Les entreprises d’Etat (SOE) ne sont pas épargnées : Dongbei Special Steel Group Co, entreprise détenue par l’État (une histoire de plus de 100 ans), est entrée aussi en procédure de faillite début octobre. Sa dette totale tournerait autour de 36 milliards de Renminbi, dont la majeure partie bancaire. « Il semble que les gouvernements locaux sont en train d’accepter le fait que les grandes entreprises, privées ou détenues par l’État, peuvent faire faillite. A l’avenir, les banques devraient donc publier des montants plus importants d’annulations de dettes (« write-off »). Cependant, nous nous attendons à ce que les banques concernées aient déjà réalisé les provisions adéquates, de plus de 70 % dans la plupart des cas, » estime Victor Wang, analyste de BNP Paribas Securities (Asia) Ltd. L’acceptation par les autorités chinoises locales des dépôts de bilan des entreprises fragilisées, qu’elles soient privées ou détenues par l’État, est une avancée considérée comme positive par de nombreux observateurs. Si ce mouvement force les banques à reconnaître subitement leurs pertes de façon douloureuse, il leur permet, en revanche, d’éviter de gaspiller du crédit et du capital.

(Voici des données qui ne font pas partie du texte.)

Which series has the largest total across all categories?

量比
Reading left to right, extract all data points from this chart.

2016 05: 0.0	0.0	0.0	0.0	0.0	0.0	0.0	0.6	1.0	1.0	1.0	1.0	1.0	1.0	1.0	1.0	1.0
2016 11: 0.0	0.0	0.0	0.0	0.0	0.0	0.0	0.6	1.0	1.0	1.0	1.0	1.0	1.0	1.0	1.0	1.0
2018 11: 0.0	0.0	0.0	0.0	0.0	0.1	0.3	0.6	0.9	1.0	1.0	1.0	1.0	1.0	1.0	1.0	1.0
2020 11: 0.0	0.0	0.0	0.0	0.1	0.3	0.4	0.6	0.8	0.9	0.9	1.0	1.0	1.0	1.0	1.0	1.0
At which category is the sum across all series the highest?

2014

Pour la période allant de janvier à septembre 2016, le total des pertes provenant des actifs douteux (« bad assets ») des cinq plus grandes banques chinoises s’établit ainsi à 273,7 milliards de Renminbi, en hausse de près de 54,6 % par rapport à la même époque de 2015. En comparaison, les bénéfices nets des cinq mastodontes bancaires s’élèvent à 776,9 milliards de bénéfices nets, quasiment stables par rapport à l’année dernières. Au cours des neuf premiers mois de 2016, ces banques sous revue ont également su lever 1 800 milliards de Renminbi de nouveaux capitaux (principalement via des émissions obligataires).

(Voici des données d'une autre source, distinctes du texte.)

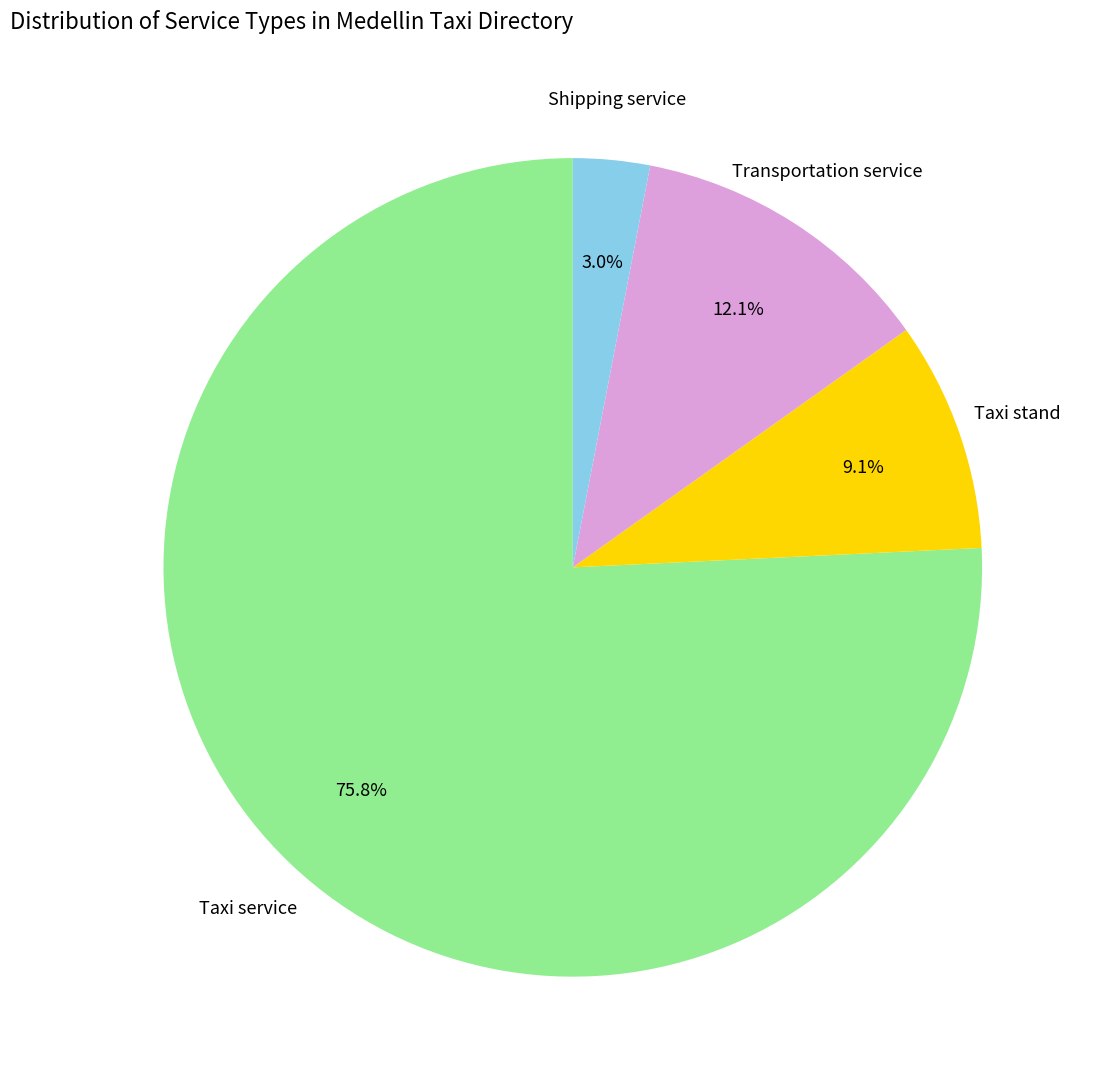

How many slices are in this pie chart?

4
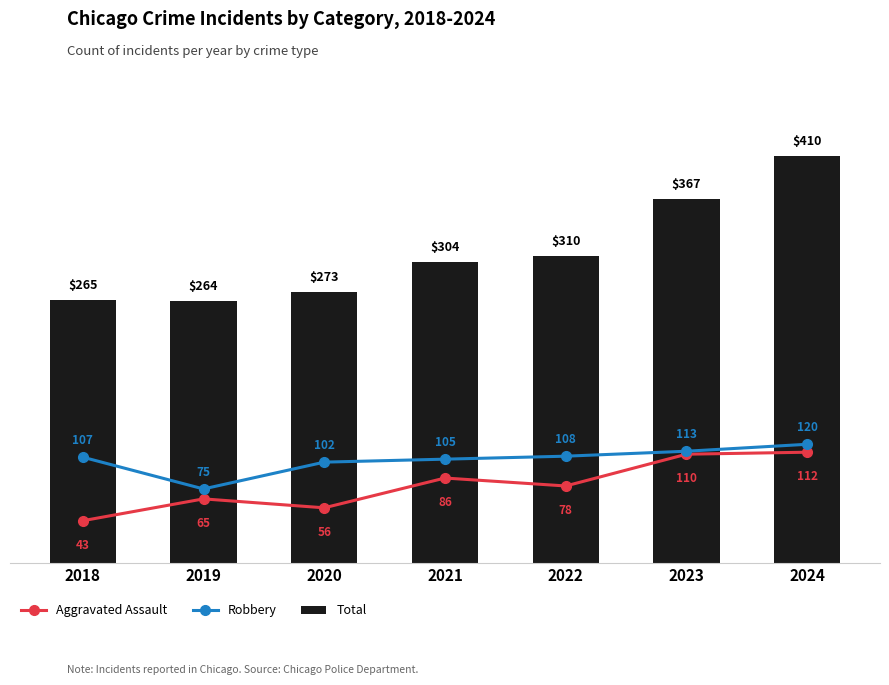

At how many categories does at least one series exceed 233?

7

La banque, un secteur stratégique de la Chine
Selon CLSA, le ratio bancaire de prêts douteux (« bad-debt ») des banques chinoises serait de 15 % environ. Suivant l’hypothèse d’un ratio de recouvrement de 40 %, la perte potentielle bancaire reviendrait à 10 % du PIB chinois. CLSA estime par ailleurs les pertes liées aux créances douteuses de la finance de l’ombre (« shadow banking ») à 3,7 % du PIB. La perte combinée, liée à la fois aux prêts douteux bancaires et aux prêts douteux de la finance de l’ombre, représenterait 14 % du PIB. « Une portion significative de cette perte sera sans doute prise en charge par le gouvernement qui est encore faiblement endetté, à 44 % du PIB, » relativise Francis Cheung, « head of China, Hong Kong strategy » de CLSA. Il ajoute : « La banque est le secteur considéré comme le plus stratégique et, par conséquent, dispose d’une garantie implicite de la part des autorités chinoises. » Autrement dit, les pertes liées aux créances douteuses bancaires, aussi importantes soient-elles, ne devraient pas justifier une perte de sang froid de la part des investisseurs.
La SFC investigue plus sévèrement
Un autre sujet financier qui monopolise les conversations des acteurs bancaires basés à Hong Kong est l’attitude « jugée » plus sévère de la Hong Kong’s Securities and Futures Commission (SFC) depuis le mois de mai. Cette posture coïnciderait avec la nomination de Thomas Atkinson, en qualité de directeur général en charge de la division « Enforcement » de l’autorité de régulation. Il se dit même à l’heure actuelle (selon FinanceAsia le 28/10/2016) que UBS à Hong Kong pourrait perdre sa licence « corporate finance » (financement des entreprises : sponsor pour les introductions en bourse, conseil en fusions et acquisitions) à l’issue de l’investigation en cours de la SFC. Et, selon les rumeurs, la banque suisse ne serait que la première d’une longue liste à passer sous les fourches caudines de l’autorité hongkongaise.